The biggest collection of music videos on the planet versus the golden key

We asked YouTube Music about the size of its music catalog and some of the gaps users have been finding in the official album/songs it offers compared to their predecessor, such as all Beatles albums and most Disney Records albums from the last two years. Their response sums the selection differences up quite nicely:

YouTube Music has a different, and significantly larger catalog, than Google Play Music, including a vast catalog of remixes, live performances, covers and music videos that you can't find anywhere else. That being said, we don't share specific track counts. Regarding the catalog gaps you mention, we have a team that is constantly seeking out catalog additions and omissions.

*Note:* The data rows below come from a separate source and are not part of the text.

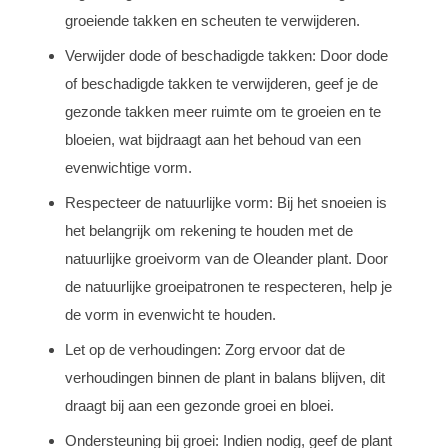
groeiende takken en scheuten te verwijderen.
Verwijder dode of beschadigde takken: Door dode
of beschadigde takken te verwijderen, geef je de
gezonde takken meer ruimte om te groeien en te
bloeien, wat bijdraagt aan het behoud van een
evenwichtige vorm.
Respecteer de natuurlijke vorm: Bij het snoeien is
het belangrijk om rekening te houden met de
natuurlijke groeivorm van de Oleander plant. Door
de natuurlijke groeipatronen te respecteren, help je
de vorm in evenwicht te houden.
Let op de verhoudingen: Zorg ervoor dat de
verhoudingen binnen de plant in balans blijven, dit
draagt bij aan een gezonde groei en bloei.
Ondersteuning bij groei: Indien nodig, geef de plant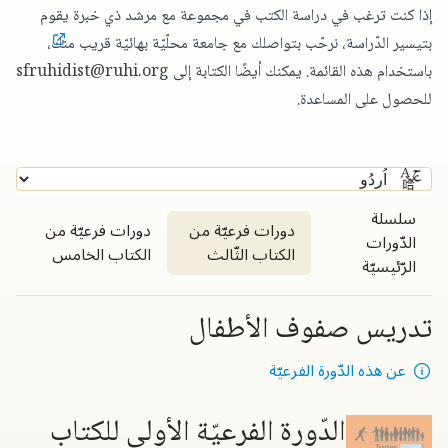
إذا كنت ترغب في دراسة الكتب في مجموعة مع مرشد ذي خبرة يقوم
بتيسير الدّراسة،
نرحّب بتواصلك مع جامعة محلّيّة بهائيّة قريب منك
،
باستخدام هذه القائمة. يمكنك أيضًا الكتابة إلى
sfruhidist@ruhi.org
للحصول على المساعدة.
سلسلة
دورات فرعيّة من
دورات فرعيّة من
الدّورات
الكتاب الثّالث
الكتاب الخامس
الرّئيسيّة
تدريس صفوف الأطفال
عن هذه الدّورة الفرعيّة
الدّورة الفرعيّة الأولى للكتاب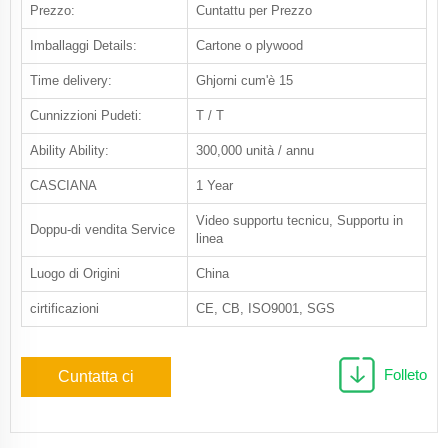
Prezzo:
Cuntattu per Prezzo
Imballaggi Details:
Cartone o plywood
Time delivery:
Ghjorni cum'è 15
Cunnizzioni Pudeti:
T / T
Ability Ability:
300,000 unità / annu
CASCIANA
1 Year
Video supportu tecnicu, Supportu in
Doppu-di vendita Service
linea
Luogo di Origini
China
cirtificazioni
CE, CB, ISO9001, SGS
Folleto
Cuntatta ci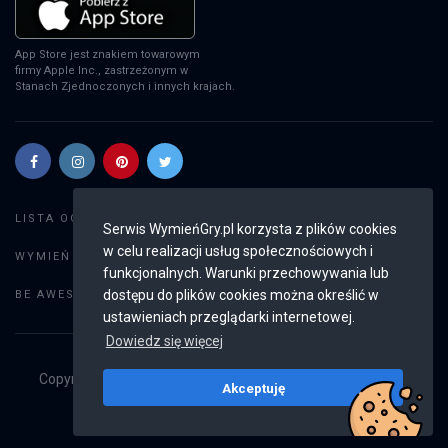
App Store jest znakiem towarowym
firmy Apple Inc., zastrzeżonym w
Stanach Zjednoczonych i innych krajach.
Szukaj gier
LISTA OGŁOSZEŃ:
Serwis WymieńGry.pl korzysta z plików cookies
w celu realizacji usług społecznościowych i
Dodaj ogłoszenie
WYMIEŃ GRY:
funkcjonalnych. Warunki przechowywania lub
Weryfikacja konta
dostępu do plików cookies można określić w
BE AWESOME:
ustawieniach przeglądarki internetowej.
Dowiedz się więcej
Copyright © 2019 - 2026
WymieńGry.pl
Wszystkie prawa
Akceptuję
zastrzeżone
v2.8.4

They're right about having content you won't find anywhere else. YouTube is the most-used video platform in the world, and as such is a treasure trove of remixes, mashups, and covers. YouTube is also one of the easiest places to find illegal music, so if you can't find an album you like in the Albums search results, start digging in the video results and you'll usually find it.

If I can't fly to Japan and buy the CD, at least I can listen to it on YouTube.

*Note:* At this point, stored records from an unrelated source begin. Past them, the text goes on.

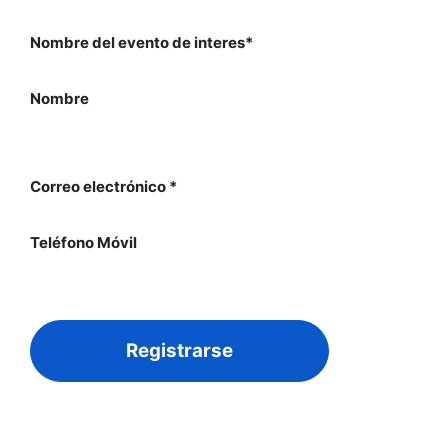
Nombre del evento de interes*
Nombre
Correo electrónico *
Teléfono Móvil
Registrarse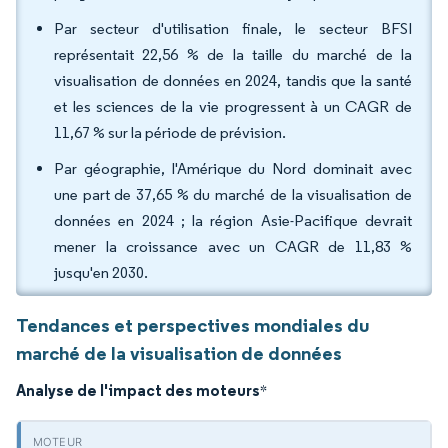
Par secteur d'utilisation finale, le secteur BFSI
représentait 22,56 % de la taille du marché de la
visualisation de données en 2024, tandis que la santé
et les sciences de la vie progressent à un CAGR de
11,67 % sur la période de prévision.
Par géographie, l'Amérique du Nord dominait avec
une part de 37,65 % du marché de la visualisation de
données en 2024 ; la région Asie-Pacifique devrait
mener la croissance avec un CAGR de 11,83 %
jusqu'en 2030.
Tendances et perspectives mondiales du
marché de la visualisation de données
Analyse de l'impact des moteurs
*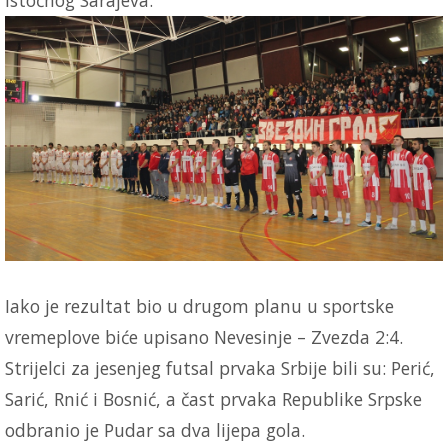
Iako je rezultat bio u drugom planu u sportske
vremeplove biće upisano Nevesinje – Zvezda 2:4.
Strijelci za jesenjeg futsal prvaka Srbije bili su: Perić,
Sarić, Rnić i Bosnić, a čast prvaka Republike Srpske
odbranio je Pudar sa dva lijepa gola.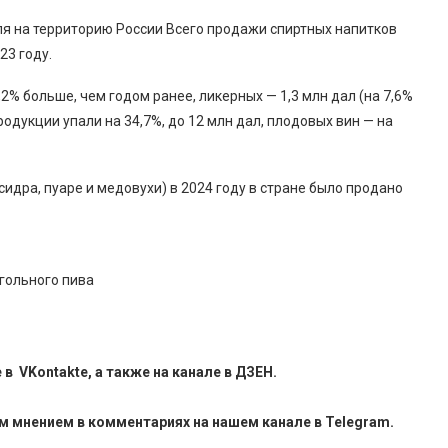
я на территорию России Всего продажи спиртных напитков
23 году.
,2% больше, чем годом ранее, ликерных — 1,3 млн дал (на 7,6%
одукции упали на 34,7%, до 12 млн дал, плодовых вин — на
идра, пуаре и медовухи) в 2024 году в стране было продано
огольного пива
е в
VKontakte
, а также на канале в
ДЗЕН
.
м мнением в комментариях на нашем канале в
Telegram
.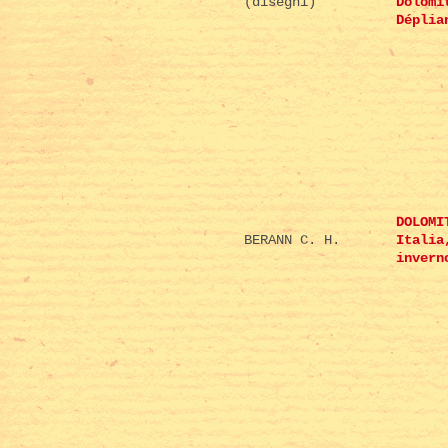
(disegni)
Dolomi
Déplia
DOLOMI
BERANN C. H.
Italia
invern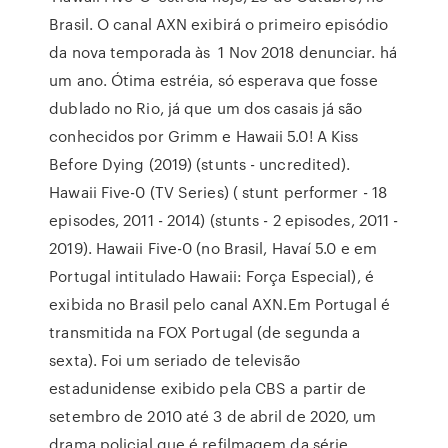
Brasil. O canal AXN exibirá o primeiro episódio
da nova temporada às 1 Nov 2018 denunciar. há
um ano. Ótima estréia, só esperava que fosse
dublado no Rio, já que um dos casais já são
conhecidos por Grimm e Hawaii 5.0! A Kiss
Before Dying (2019) (stunts - uncredited).
Hawaii Five-0 (TV Series) ( stunt performer - 18
episodes, 2011 - 2014) (stunts - 2 episodes, 2011 -
2019). Hawaii Five-0 (no Brasil, Havaí 5.0 e em
Portugal intitulado Hawaii: Força Especial), é
exibida no Brasil pelo canal AXN.Em Portugal é
transmitida na FOX Portugal (de segunda a
sexta). Foi um seriado de televisão
estadunidense exibido pela CBS a partir de
setembro de 2010 até 3 de abril de 2020, um
drama policial que é refilmagem da série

YouTube Music has a larger total selection of music, and Google Play Music has a larger selection of official albums and singles, but in the rare instance that you can't find a piece of music on either platform, that's when Google Play Music's premiere feature comes in: its music locker.

Google Play Music offers a free, 50,000-song personal music locker, letting you upload songs from your private collection to listen to anywhere you stream Play Music. The songs can be as long as you want — I have two-hour concerts uploaded as a single song — so long as each one is under 300MB in size, though you have to upload them from a computer rather than directly from your Android phone.

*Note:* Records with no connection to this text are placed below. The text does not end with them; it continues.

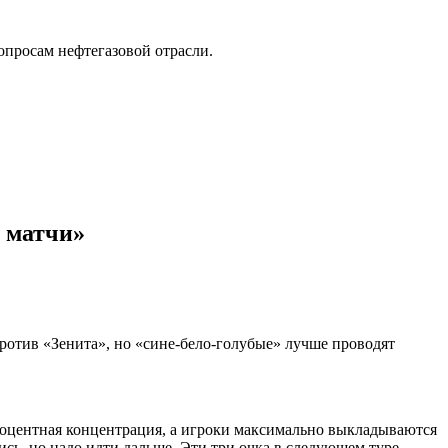
опросам нефтегазовой отрасли.
 матчи»
отив «Зенита», но «сине‑бело‑голубые» лучше проводят
роцентная концентрация, а игроки максимально выкладываются
сь, но надо идти дальше. Эти три очка в следующем туре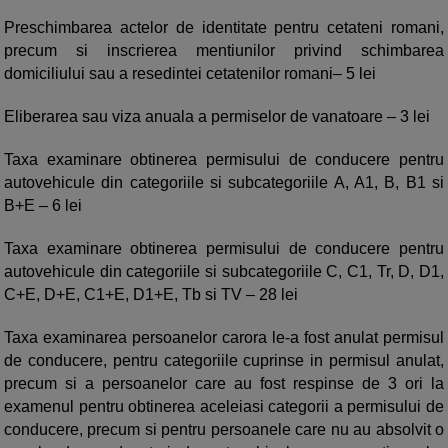
Preschimbarea actelor de identitate pentru cetateni romani,
precum si inscrierea mentiunilor privind schimbarea
domiciliului sau a resedintei cetatenilor romani– 5 lei
Eliberarea sau viza anuala a permiselor de vanatoare – 3 lei
Taxa examinare obtinerea permisului de conducere pentru
autovehicule din categoriile si subcategoriile A, A1, B, B1 si
B+E – 6 lei
Taxa examinare obtinerea permisului de conducere pentru
autovehicule din categoriile si subcategoriile C, C1, Tr, D, D1,
C+E, D+E, C1+E, D1+E, Tb si TV – 28 lei
Taxa examinarea persoanelor carora le-a fost anulat permisul
de conducere, pentru categoriile cuprinse in permisul anulat,
precum si a persoanelor care au fost respinse de 3 ori la
examenul pentru obtinerea aceleiasi categorii a permisului de
conducere, precum si pentru persoanele care nu au absolvit o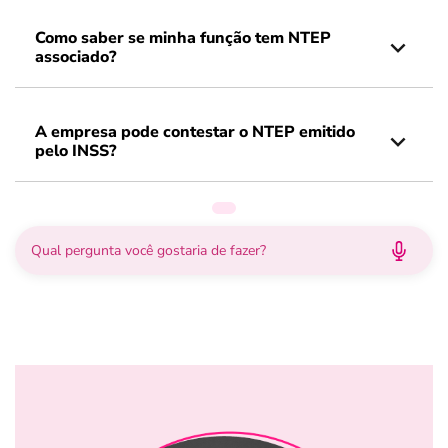
Como saber se minha função tem NTEP
associado?
A empresa pode contestar o NTEP emitido
pelo INSS?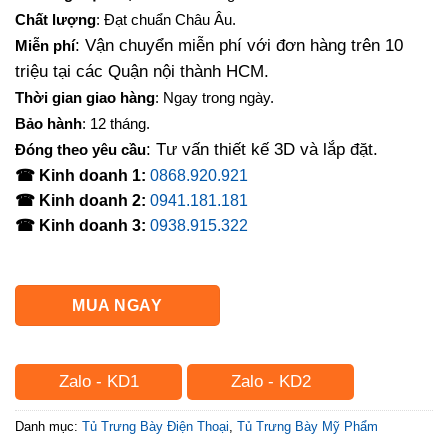
Chất lượng
: Đạt chuẩn Châu Âu.
: Vận chuyển miễn phí với đơn hàng trên 10
Miễn phí
triệu tại các Quận nội thành HCM.
Thời gian giao hàng
: Ngay trong ngày.
Bảo hành
: 12 tháng.
: Tư vấn thiết kế 3D và lắp đặt.
Đóng theo yêu cầu
☎ Kinh doanh 1:
0868.920.921
☎ Kinh doanh 2:
0941.181.181
☎ Kinh doanh 3:
0938.915.322
MUA NGAY
Zalo - KD1
Zalo - KD2
Danh mục:
Tủ Trưng Bày Điện Thoại
,
Tủ Trưng Bày Mỹ Phẩm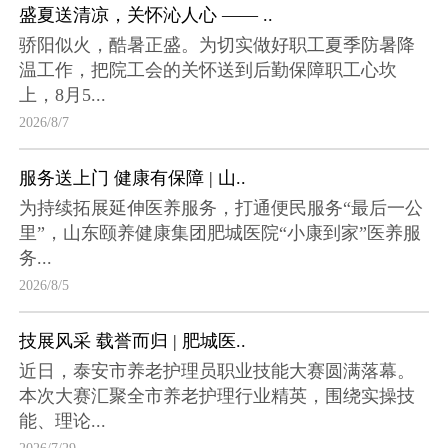
盛夏送清凉，关怀沁人心 —— ..
骄阳似火，酷暑正盛。为切实做好职工夏季防暑降
温工作，把院工会的关怀送到后勤保障职工心坎
上，8月5...
2026/8/7
服务送上门 健康有保障 | 山..
为持续拓展延伸医养服务，打通便民服务“最后一公
里”，山东颐养健康集团肥城医院“小康到家”医养服
务...
2026/8/5
技展风采 载誉而归 | 肥城医..
近日，泰安市养老护理员职业技能大赛圆满落幕。
本次大赛汇聚全市养老护理行业精英，围绕实操技
能、理论...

Google Play Music's music locker was their original feature, and remains one of their best assets. Now that Amazon Music has pulled their music locker function, Play Music is the only service left that will lets you mix uploaded and subscription music on all devices and platforms. For someone who has a collection of music that can't be found on any legal platform — except maybe YouTube — Google Play Music was the only music streaming choice for me.

This is why the news that Google Play Music's locker feature migrating to YouTube Music fills me with such hope. YouTube is already the biggest collection of music content in the world — legal and not-so-much — and with a personal locker, there will literally be nothing that you can't listen to there. If you can't find it, you can add it yourself.

Good artists copy; great artists steal

Google Play Music's long-term future is unclear, but its short-term future is assured by YouTube Music's current, half-finished state and very limited availability. YouTube Music might replace Google Play Music one day, but only after it has achieved feature parity, stability, and wide availability. YouTube Music is currently an "Early Access" beta that's available in five countries — Australia, South Korea, New Zealand, Mexico, and the United States — and has more bugs than a Texas garden.

Google Play Music may be old, and it may be a little bit boring, but you can depend on it for a while longer, and when it comes time for it to finally fade into the sunset, your library will migrate to YouTube Music, which will have to have taken on most if not all of Google Play Music features. So I'm playing with YouTube Music because it's new, shiny, and comes with my Google Play Music subscription, but Google Play Music is the music I come back to every morning when I wake up and every night when I wind down. Google Play Music still has my music locker and it has my back; I can trust it to behave the same way it has for the last six years that I've used it.